La vittoria del GP di Valencia va a Dani Pedrosa: Valentino Rossi si ritira al 19.o giro.
Non ce l`ha fatta il pilota di Tavullia.
Il `Dottore` ha guarito le fratture alla propria mano destra, non le piaghe della M1.
E l`ultimo sorriso dell`anno va a Pedrosa che, in sella di una Honda finalmente affidabile, va a vincere una gara stritolata davanti a Casey Stoner.
Lo spagnolo impedisce all`australiano di eguagliare il record di 11 vittorie in un anno stabilito da Valentino Rossi.
Ma, facendo questo, trova anche il secondo posto nel Mondiale, ponendo il `Dottore` sul gradino piu` basso del podio.
Non gli era mai capitato di finire cosi` in basso.
La gara inizia con Valentino Rossi al via, seppur in 17.a posizione e con tre fratture alla mano destra.
Dopo due giri cade gia` il record della pista stabilito da Loris Capirossi nel 2006, il tutto per mano di Casey Stoner, capace di scattare davanti a tutti ingaggiando un bel duello con Dani Pedrosa, secondo.
I primi due se ne vanno, dietro resta il vuoto.
Ma anche una buona dose di spettacolo.
Nicky Hayden, John Hopkins e Marco Melandri si mettono in gioco per le posizioni che vanno dalla terza alla quinta.
La spuntera` Hopkins, terzo e seguito dall`italiano e dal redivivo Loris Capirossi.
Al quinto giro, Pedrosa supera Stoner in rettilieo e va in testa.
E` il momento decisivo, proprio mentre dietro si sveglia Valentino Rossi che trova il primo sorpasso ai danni della Kawasaki di un altro australiano, West.

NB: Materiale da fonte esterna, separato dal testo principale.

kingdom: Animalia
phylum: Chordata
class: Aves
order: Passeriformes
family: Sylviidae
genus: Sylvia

Il ‘Dottore’ azzecca il ritmo giusto e al 14.o giro passa anche Nakano, raggiungendo la quindicesima piazza.
L’obiettivo e` quello di arrivare a prendere almeno un punto, con il quale il secondo posto nella classifica iridata sarebbe matematico.

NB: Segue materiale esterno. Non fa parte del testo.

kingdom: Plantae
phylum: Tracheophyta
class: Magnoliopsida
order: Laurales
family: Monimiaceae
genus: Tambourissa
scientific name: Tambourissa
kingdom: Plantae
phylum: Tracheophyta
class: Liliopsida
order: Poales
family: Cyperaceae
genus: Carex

A 13 giri dalla fine pero` Valentino si blocca, rallenta per cause misteriose e scende al 16.o posto.
E poi si ritira in corrispondenza della 19.a tornata.
Si pensa inizialmente a un riacutizzarsi dei problemi alla mano.
Ma non e` cosi` e lo chiarisce Davide Brivio dai box: `E` stato un problema tecnico nella moto.
E` una situazione paradossale perche` per correre in queste condizioni Valentino aveva fatto uno sforzo incredibile.
Solo i primi due giravano piu` veloci quando c`e` stata la rottura.
Ci dispiace, dobbiamo chiedere scusa ancora una volta a Valentino`.
Il miracolo del `Dottore` si ferma a meta`.
Li` dove finiscono i mezzi umani e iniziano le possibilita` (limitate) della Yamaha.